● **TO DO**:
Each entry below must come back exactly as written, without its pictures.

● **DATA PROVIDED**:
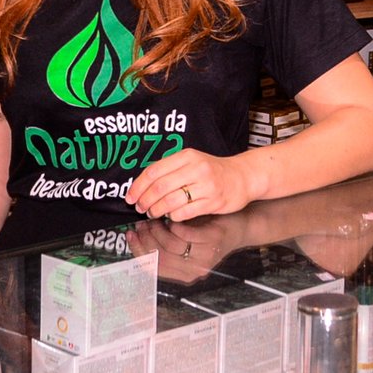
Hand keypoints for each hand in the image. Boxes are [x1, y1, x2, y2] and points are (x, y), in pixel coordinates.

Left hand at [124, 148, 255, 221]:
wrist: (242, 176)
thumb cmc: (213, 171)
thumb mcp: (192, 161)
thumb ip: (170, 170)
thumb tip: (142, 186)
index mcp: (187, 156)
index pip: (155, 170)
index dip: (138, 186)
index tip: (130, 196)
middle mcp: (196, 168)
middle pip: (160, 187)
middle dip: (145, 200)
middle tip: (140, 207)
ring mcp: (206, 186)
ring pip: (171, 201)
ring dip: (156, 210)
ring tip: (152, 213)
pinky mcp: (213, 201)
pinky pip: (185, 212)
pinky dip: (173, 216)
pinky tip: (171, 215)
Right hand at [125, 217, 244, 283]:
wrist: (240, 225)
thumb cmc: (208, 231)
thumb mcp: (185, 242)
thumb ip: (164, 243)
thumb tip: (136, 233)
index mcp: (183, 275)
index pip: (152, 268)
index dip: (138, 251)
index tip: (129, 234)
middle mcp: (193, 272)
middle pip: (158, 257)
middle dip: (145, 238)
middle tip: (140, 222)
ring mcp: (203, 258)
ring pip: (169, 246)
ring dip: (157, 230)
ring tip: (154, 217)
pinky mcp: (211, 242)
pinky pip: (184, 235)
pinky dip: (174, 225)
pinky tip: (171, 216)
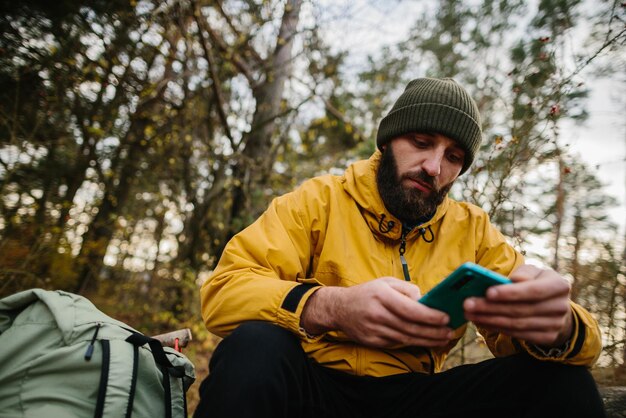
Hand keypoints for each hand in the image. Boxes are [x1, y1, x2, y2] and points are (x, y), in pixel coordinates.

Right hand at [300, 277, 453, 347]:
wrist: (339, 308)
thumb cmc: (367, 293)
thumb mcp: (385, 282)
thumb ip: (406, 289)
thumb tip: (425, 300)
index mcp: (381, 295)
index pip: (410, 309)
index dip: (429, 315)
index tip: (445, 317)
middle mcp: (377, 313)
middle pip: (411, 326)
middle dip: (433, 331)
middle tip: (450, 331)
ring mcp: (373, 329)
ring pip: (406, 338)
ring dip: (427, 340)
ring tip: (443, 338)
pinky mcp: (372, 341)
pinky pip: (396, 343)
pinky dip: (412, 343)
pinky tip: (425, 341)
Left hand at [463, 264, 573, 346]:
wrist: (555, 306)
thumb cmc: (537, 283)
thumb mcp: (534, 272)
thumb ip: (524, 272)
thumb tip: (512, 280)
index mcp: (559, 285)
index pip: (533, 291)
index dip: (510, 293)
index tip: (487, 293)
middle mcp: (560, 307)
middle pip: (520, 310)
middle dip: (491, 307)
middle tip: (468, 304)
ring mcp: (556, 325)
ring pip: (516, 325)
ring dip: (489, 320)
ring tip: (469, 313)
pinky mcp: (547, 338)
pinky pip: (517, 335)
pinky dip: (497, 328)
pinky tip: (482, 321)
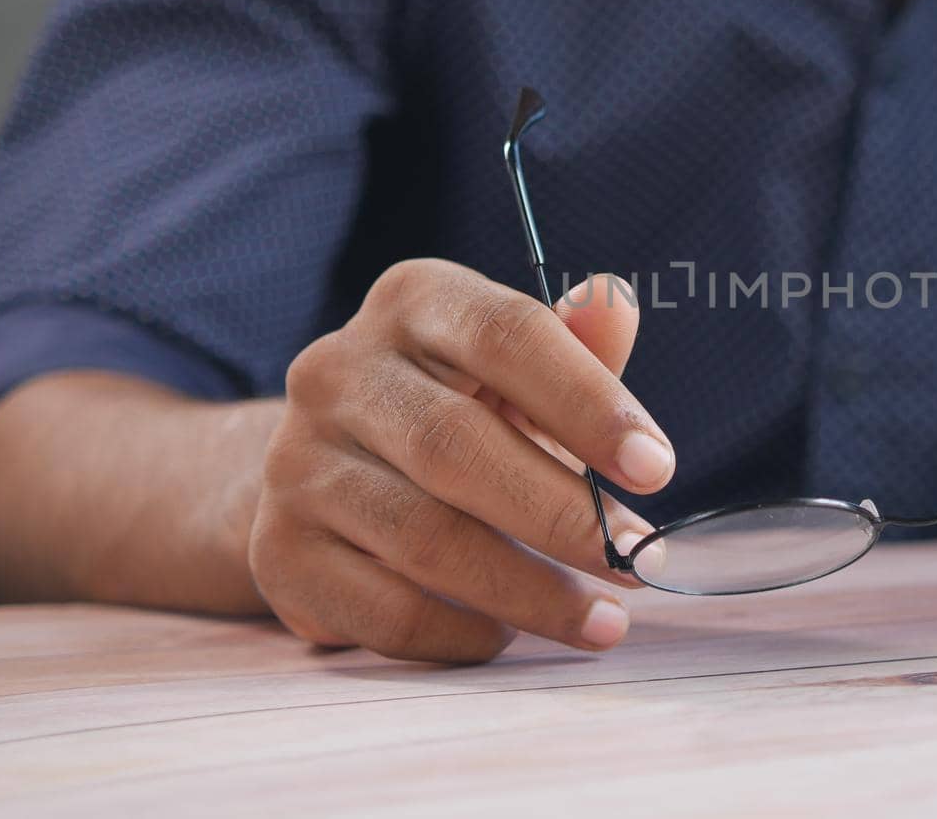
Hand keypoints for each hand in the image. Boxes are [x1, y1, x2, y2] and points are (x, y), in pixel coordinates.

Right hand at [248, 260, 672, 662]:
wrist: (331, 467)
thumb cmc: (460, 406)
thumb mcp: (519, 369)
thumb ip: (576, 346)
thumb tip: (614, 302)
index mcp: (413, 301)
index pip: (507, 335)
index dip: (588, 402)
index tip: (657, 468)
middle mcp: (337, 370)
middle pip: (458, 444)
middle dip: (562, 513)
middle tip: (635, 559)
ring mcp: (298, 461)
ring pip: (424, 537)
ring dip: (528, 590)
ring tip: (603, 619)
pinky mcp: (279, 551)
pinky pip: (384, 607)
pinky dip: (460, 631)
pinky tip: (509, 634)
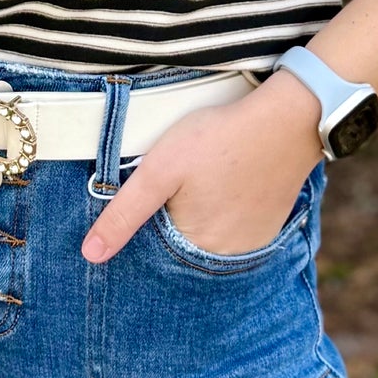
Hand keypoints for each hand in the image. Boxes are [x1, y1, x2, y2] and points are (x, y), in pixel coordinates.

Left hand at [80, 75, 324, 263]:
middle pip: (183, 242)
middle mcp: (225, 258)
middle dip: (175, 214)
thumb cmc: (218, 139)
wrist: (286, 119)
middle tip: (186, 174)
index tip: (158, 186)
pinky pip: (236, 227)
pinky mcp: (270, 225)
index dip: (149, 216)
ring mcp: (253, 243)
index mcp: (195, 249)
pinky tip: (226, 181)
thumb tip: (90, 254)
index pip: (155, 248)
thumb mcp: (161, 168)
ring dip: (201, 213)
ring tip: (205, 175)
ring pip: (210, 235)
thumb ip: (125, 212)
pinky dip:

● **ANSWER**:
Hand keypoints for each hand in the image. Boxes are [x1, y1, x2, y2] and points are (x, y), in pixel coordinates.

Left hand at [124, 148, 255, 221]:
wrist: (242, 176)
thumb cmc: (213, 171)
thumb mcp: (192, 161)
thumb ip: (170, 170)
thumb tip: (142, 186)
index mcp: (187, 156)
index pip: (155, 170)
index dip: (138, 186)
index tip: (130, 196)
middle mcp: (196, 168)
middle pip: (160, 187)
middle dip: (145, 200)
middle tip: (140, 207)
ring mcp: (206, 186)
ring pip: (171, 201)
ring dip: (156, 210)
ring tip: (152, 213)
pinky mcp: (213, 201)
pinky pip: (185, 212)
pinky dip: (173, 216)
pinky tip: (171, 215)
Right hand at [125, 217, 244, 283]:
wrist: (240, 225)
thumb cmc: (208, 231)
thumb mcp: (185, 242)
thumb ip: (164, 243)
thumb tip: (136, 233)
index mcp: (183, 275)
index pip: (152, 268)
index dip: (138, 251)
index tip: (129, 234)
middle mcp: (193, 272)
middle pip: (158, 257)
middle dip: (145, 238)
middle tip: (140, 222)
ring mcp: (203, 258)
ring pip: (169, 246)
ring dip: (157, 230)
ring tip: (154, 217)
pinky mcp: (211, 242)
pinky pip: (184, 235)
pinky dip: (174, 225)
pinky tip: (171, 216)
Hand keypoints for each hand in the image. Boxes are [x1, y1, x2, y2] and points are (x, y), in pixel coordinates.

Right hand at [300, 277, 453, 347]:
wrist: (339, 308)
thumb cmc: (367, 293)
thumb mcp: (385, 282)
thumb ip: (406, 289)
thumb tip: (425, 300)
index mcp: (381, 295)
index pip: (410, 309)
index dip: (429, 315)
index tip: (445, 317)
middle mcp: (377, 313)
middle pip: (411, 326)
middle dip: (433, 331)
middle tip: (450, 331)
ring mcp: (373, 329)
ring pip: (406, 338)
ring dip: (427, 340)
ring tip: (443, 338)
pinky mcp: (372, 341)
pinky pip: (396, 343)
pinky dip: (412, 343)
pinky tip: (425, 341)
Left hand at [463, 264, 573, 346]:
wrist: (555, 306)
thumb cmc: (537, 283)
thumb mcp: (534, 272)
thumb ip: (524, 272)
thumb tip: (512, 280)
index mcp: (559, 285)
index pip: (533, 291)
index dip: (510, 293)
index tip: (487, 293)
middle mcp: (560, 307)
middle pip: (520, 310)
middle dip: (491, 307)
middle tip: (468, 304)
ring mcp: (556, 325)
ring pip: (516, 325)
ring dip: (489, 320)
ring tip: (469, 313)
pinky mcp: (547, 338)
pinky pip: (517, 335)
pinky dip: (497, 328)
pinky tip: (482, 321)
Hand keypoints for each hand in the image. Boxes are [x1, y1, x2, y2] and points are (x, y), in pixel coordinates.

Right hand at [248, 260, 672, 662]:
wrist: (331, 467)
thumb cmc: (460, 406)
thumb mcp: (519, 369)
thumb ip: (576, 346)
thumb tip: (614, 302)
index mcp: (413, 301)
index pip: (507, 335)
index dip: (588, 402)
index tip: (657, 468)
middle mcp: (337, 370)
middle pip: (458, 444)
middle dip: (562, 513)
middle tip: (635, 559)
ring mcp: (298, 461)
ring pip: (424, 537)
ring dip: (528, 590)
ring tip: (603, 619)
pinky mcp: (279, 551)
pinky pip: (384, 607)
pinky dip: (460, 631)
pinky tip: (509, 634)
Hand keypoints for each hand in the image. Boxes are [x1, y1, x2, y2] and points are (x, y), in pixel coordinates.

Left hand at [80, 75, 324, 263]:
middle pip: (183, 242)
middle mcp: (225, 258)
middle dip: (175, 214)
thumb cmc: (218, 139)
wrist: (286, 119)
middle tip: (186, 174)
index tip: (158, 186)
pinky pip: (236, 227)
pinky mcp: (270, 225)
index dip: (149, 216)
ring mcp: (253, 243)
index mcp: (195, 249)
pinky tip: (226, 181)
thumb tip: (90, 254)
index pip: (155, 248)
thumb mcp: (161, 168)
ring dip: (201, 213)
ring tip: (205, 175)
ring pip: (210, 235)
thumb ip: (125, 212)
pinky dip:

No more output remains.